QUESTIONS TO ANSWER:
[1] Answer these questions using the passage on the data risks of web hosted services.
(a) What do such services typically commit to taking?
(b) What two sources of a potential breach does the passage name?
(c) In most cases, what is a revealed data breach likely to lead to?
[2] Pick up the passage on the data risks of web hosted services after its final question and continue writing it.

EXCERPT PROVIDED:

· · ·

What do I need to think about?
Most web hosted services boast terms and conditions that reveal a reasonable set of guidelines around content ownership and user privacy measures. Typically services will commit to taking industry standard data security measures. Importantly though, these services will not (and cannot) guarantee your data is free from potential breach – either through malicious attack or simply just disgruntled employee.
What would the cost be to your enterprise if data shared on these services was revealed? In the luckiest of cases, it will be merely embarrassing and with a bit of TLC the affected communities could forgive and forget. In most cases, it is likely to lead to a loss of trust among affected communities and consequent loss of business with some time to build trust again. In some cases, it could result in publicity or litigation which threatens the very survival of your organisation.
The consequences of a breach will be unique to your business, the data shared, the trust relationship you had with the affected communities, etc.
Wouldn’t it be easier to just not use these services?

· · ·

DATA SUPPLIED:
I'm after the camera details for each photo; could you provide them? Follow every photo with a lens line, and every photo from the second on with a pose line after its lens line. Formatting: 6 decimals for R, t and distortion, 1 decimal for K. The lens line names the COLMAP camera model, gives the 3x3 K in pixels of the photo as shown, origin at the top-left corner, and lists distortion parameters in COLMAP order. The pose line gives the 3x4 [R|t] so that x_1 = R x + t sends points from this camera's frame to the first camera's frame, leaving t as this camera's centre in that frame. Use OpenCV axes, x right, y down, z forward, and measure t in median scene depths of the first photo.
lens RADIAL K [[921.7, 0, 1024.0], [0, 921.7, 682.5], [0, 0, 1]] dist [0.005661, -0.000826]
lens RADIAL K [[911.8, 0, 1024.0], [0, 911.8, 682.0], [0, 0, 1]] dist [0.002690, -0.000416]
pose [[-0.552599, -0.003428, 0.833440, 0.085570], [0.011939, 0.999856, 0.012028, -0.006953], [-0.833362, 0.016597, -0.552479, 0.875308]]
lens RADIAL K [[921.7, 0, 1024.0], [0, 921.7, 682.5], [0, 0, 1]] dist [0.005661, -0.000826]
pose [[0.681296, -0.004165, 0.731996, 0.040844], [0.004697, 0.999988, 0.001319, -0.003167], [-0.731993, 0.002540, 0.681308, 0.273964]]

· · ·

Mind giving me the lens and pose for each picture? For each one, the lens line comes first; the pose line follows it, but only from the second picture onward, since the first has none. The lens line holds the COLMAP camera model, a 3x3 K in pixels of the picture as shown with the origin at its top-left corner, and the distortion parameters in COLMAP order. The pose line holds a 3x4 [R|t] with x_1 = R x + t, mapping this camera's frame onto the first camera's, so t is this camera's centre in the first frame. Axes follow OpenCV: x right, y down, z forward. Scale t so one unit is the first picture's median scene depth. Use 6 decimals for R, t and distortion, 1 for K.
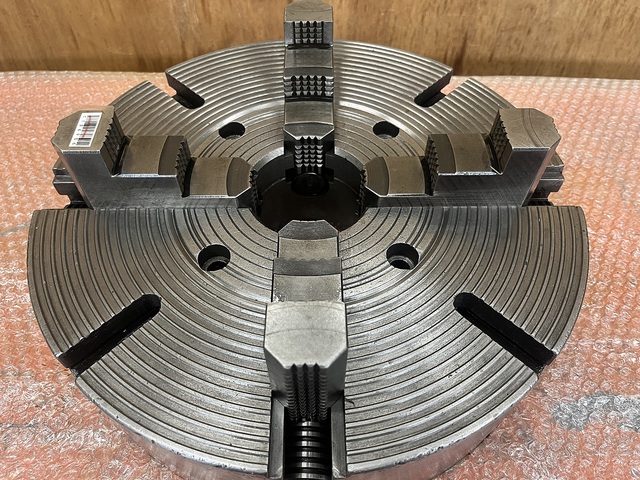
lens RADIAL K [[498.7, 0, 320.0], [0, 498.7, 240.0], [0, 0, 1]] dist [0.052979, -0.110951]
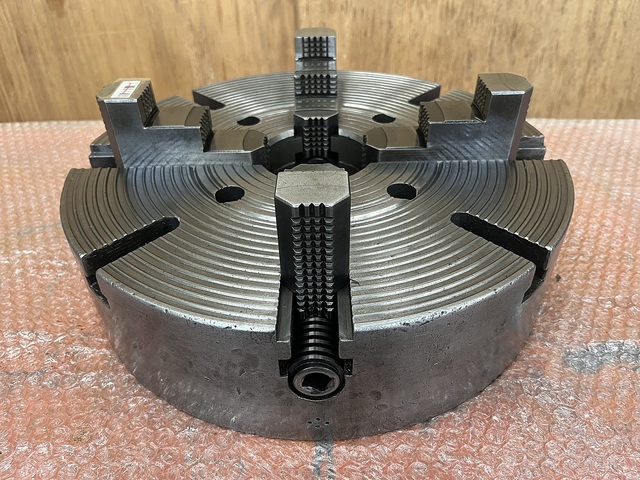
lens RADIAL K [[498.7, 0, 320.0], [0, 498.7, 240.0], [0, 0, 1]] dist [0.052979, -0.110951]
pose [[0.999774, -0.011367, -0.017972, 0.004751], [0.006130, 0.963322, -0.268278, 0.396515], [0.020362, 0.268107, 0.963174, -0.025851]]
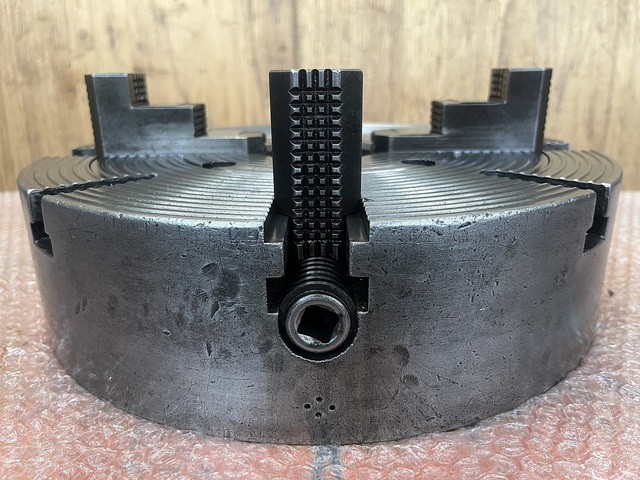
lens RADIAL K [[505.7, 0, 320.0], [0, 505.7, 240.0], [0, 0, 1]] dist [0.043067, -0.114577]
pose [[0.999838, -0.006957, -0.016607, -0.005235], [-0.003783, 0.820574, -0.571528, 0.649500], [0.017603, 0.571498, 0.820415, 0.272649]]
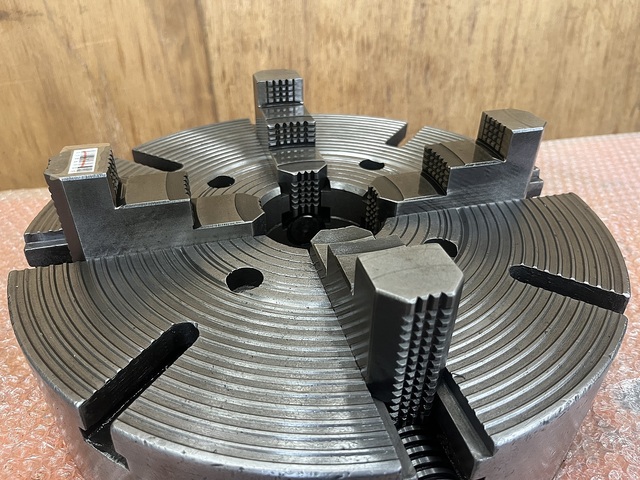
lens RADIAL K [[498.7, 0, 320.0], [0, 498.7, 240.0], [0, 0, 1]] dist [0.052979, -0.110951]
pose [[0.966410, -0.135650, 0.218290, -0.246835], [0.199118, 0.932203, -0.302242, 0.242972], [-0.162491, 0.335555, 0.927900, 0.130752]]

· · ·

SOLVED PROBLEMS:
[1]
(a) Industry standard data security measures.
(b) A malicious attack or a disgruntled employee.
(c) A loss of trust among affected communities and a consequent loss of business.

[2]
Maybe – but progress tends to bypass those who ignore advancement for fear of what might happen. The mere presence of risk does not mean something is to be avoided. With appropriate risk mitigation activities, there’s no reason your organisation cannot reap the benefits of these technologies – and there is a growing body of evidence to indicate that the benefits are significant.
Policy is arguably the most effective risk mitigation tool available. Your organisation should have an acceptable use policy for the enterprise social network and this should include rules, codes of conduct and some practical guidelines.
A brief aside – it’s worth mentioning that enterprise social networks do not need to be web based. Some vendors, e.g. SocialText, provide self-hosted options which offer significantly less opportunity for malicious behaviour. Of course, these will tend to be pricier and the additional cost needs to be weighed up against the “cost” of the risk (where the cost of a risk is a function of cost when realised and probability of being realised).
Developing enterprise social media policy
Don’t be fooled – developing policy is hard. My experience is that traditionally policy has been written to tell everyone the things that they can’t do. That doesn’t feel very engaging and is unlikely to demonstrate the principles of social media which are all about engaging people openly. Your policy should encourage engagement but frame it in a fashion that explains its context in an organisation and is aware of the risks that brings.
Important considerations include
- Is it acceptable to mention clients, business partners or suppliers by name?
- What documents can / can’t be uploaded onto the service?
- What is the “tone” that you want to achieve with the service? We’d hope you opt for open and engaging
- What is the line you want to draw between corporate and personal information?
- Will the enterprise social network be used for official communications or only as an informal channel?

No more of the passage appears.